Monday, October 12, 2009

Gail Shefelbine - Enabling Mother of Sexual Predator - Sentenced for Lying

The mother of a sex offender from Tolland has admitted that she lied during a court hearing two years ago as she tried to keep her son from being sent to jail.

Gail Shefelbine, 67, pleaded guilty to a single count of perjury at Superior Court and was sentenced to 18 months of probation. She had initially faced nine counts of perjury.

Shefelbine was arrested in November 2008 after an inspector in the Tolland state's attorney's office found evidence that she had lied and tried to fabricate evidence during a July 2007 hearing in which the state sought to revoke Scott Shefelbine's bail and send him to jail.
Scott Shefelbine, who's serving a 20-year sentence for sexually assaulting five girls, aged 14 to 18, was free on $1.5 million bail at the time and was being electronically monitored while his case was pending. A judge also ordered that he not leave his parents' Mountain Springs Road home except for medical and legal appointments and church.
Evidence presented at the July 2007 bail hearing showed that Shefelbine had left his parents' home on several occasions, including to visit with young girls, and that he and his family sought to explain those absences from the home by saying that he was attending church.

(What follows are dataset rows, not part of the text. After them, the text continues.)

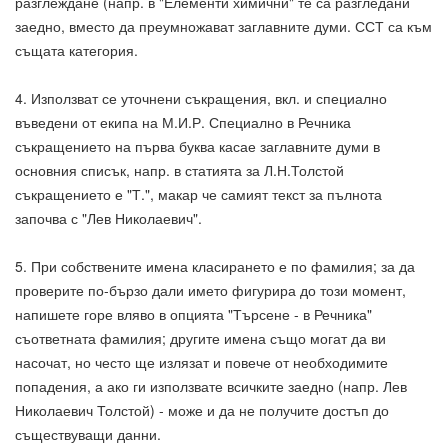
разглеждане (напр. в "Елементи химични" те са разгледани
заедно, вместо да преумножават заглавните думи. ССТ са към
същата категория.
4. Използват се уточнени съкращения, вкл. и специално
въведени от екипа на М.И.Р. Специално в Речника
съкращението на първа буква касае заглавните думи в
основния списък, напр. в статията за Л.Н.Толстой
съкращението е "Т.", макар че самият текст за пълнота
започва с "Лев Николаевич".
5. При собствените имена класирането е по фамилия; за да
проверите по-бързо дали името фигурира до този момент,
напишете горе вляво в опцията "Търсене - в Речника"
съответната фамилия; другите имена също могат да ви
насочат, но често ще излязат и повече от необходимите
попадения, а ако ги използвате всичките заедно (напр. Лев
Николаевич Толстой) - може и да не получите достъп до
съществуващи данни.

Gail Shefelbine pleaded guilty Sept. 24 to a felony count of perjury for lying about her son's whereabouts on the evening of Easter Sunday 2007. She testified that they were at St. Maurice Church in Bolton. "They had an evening service," Gail Shefelbine testified at the hearing. "Very few people had an evening service."

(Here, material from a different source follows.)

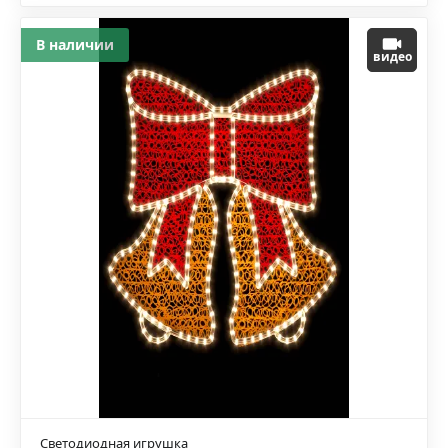
В наличии
видео
Светодиодная игрушка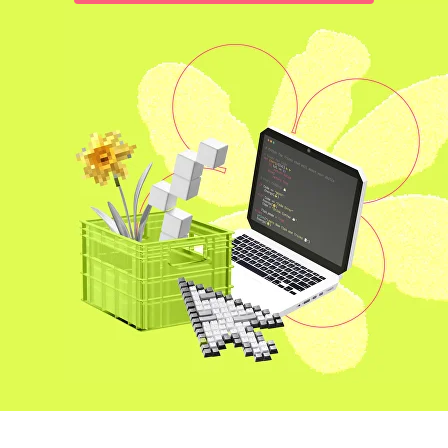
Подобрать курс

Gail Shefelbine was lying, inspector Bart Zamichiei said. The Rev. William Olesic, the church's pastor for two decades, told Zamichiei that St. Maurice had no Mass on Easter Sunday night in 2007.
Zamichiei also uncovered evidence that in the weeks leading up to that July hearing, Gail Shefelbine, sometimes with her son, appeared at churches and asked for church bulletins from several months earlier and for church officials to sign them. Those bulletins were then submitted as evidence at the hearing that she and her son had attended services.
Judge Stanley T. Fuger Jr., who heard the case, found the testimony of Shefelbine, her husband, David, and daughter Cindy Cooney of South Windsor "lacking in credibility" and ordered Scott Shefelbine jailed.

As part of the plea bargain, Assistant State's Attorney Elizabeth C. Leaming arranged with the Department of Correction to allow Gail Shefelbine to continue to visit her son in prison. People with felony convictions are often barred from visiting inmates.